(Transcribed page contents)
# # #

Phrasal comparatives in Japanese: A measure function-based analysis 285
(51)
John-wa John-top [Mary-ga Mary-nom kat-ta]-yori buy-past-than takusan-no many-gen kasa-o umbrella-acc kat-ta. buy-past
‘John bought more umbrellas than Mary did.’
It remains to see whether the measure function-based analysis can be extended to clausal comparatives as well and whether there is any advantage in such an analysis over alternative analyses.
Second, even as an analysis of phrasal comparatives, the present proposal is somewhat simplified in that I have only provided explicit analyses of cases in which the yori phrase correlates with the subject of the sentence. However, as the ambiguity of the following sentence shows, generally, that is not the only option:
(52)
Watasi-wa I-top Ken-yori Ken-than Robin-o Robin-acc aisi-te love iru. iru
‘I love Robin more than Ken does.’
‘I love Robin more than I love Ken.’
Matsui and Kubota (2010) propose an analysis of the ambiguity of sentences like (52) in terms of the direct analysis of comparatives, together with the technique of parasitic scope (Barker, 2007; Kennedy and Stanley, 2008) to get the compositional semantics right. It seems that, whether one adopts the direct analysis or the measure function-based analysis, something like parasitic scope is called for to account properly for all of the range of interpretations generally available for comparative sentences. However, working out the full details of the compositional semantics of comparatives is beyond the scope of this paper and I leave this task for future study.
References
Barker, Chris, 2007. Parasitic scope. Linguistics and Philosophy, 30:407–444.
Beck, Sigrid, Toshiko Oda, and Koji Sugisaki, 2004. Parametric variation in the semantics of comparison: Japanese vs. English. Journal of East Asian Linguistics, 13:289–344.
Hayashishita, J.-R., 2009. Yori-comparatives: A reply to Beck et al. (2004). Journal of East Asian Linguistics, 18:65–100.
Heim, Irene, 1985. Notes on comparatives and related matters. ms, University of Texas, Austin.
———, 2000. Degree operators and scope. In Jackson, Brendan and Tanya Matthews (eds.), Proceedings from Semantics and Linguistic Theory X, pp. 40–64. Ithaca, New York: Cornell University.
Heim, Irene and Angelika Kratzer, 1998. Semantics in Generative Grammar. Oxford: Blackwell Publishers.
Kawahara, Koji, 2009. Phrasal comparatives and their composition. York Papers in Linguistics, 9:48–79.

# # #

# Work instructions
Line count for "Irene": determine it from the data and answer with the number by itself.

# Your response
2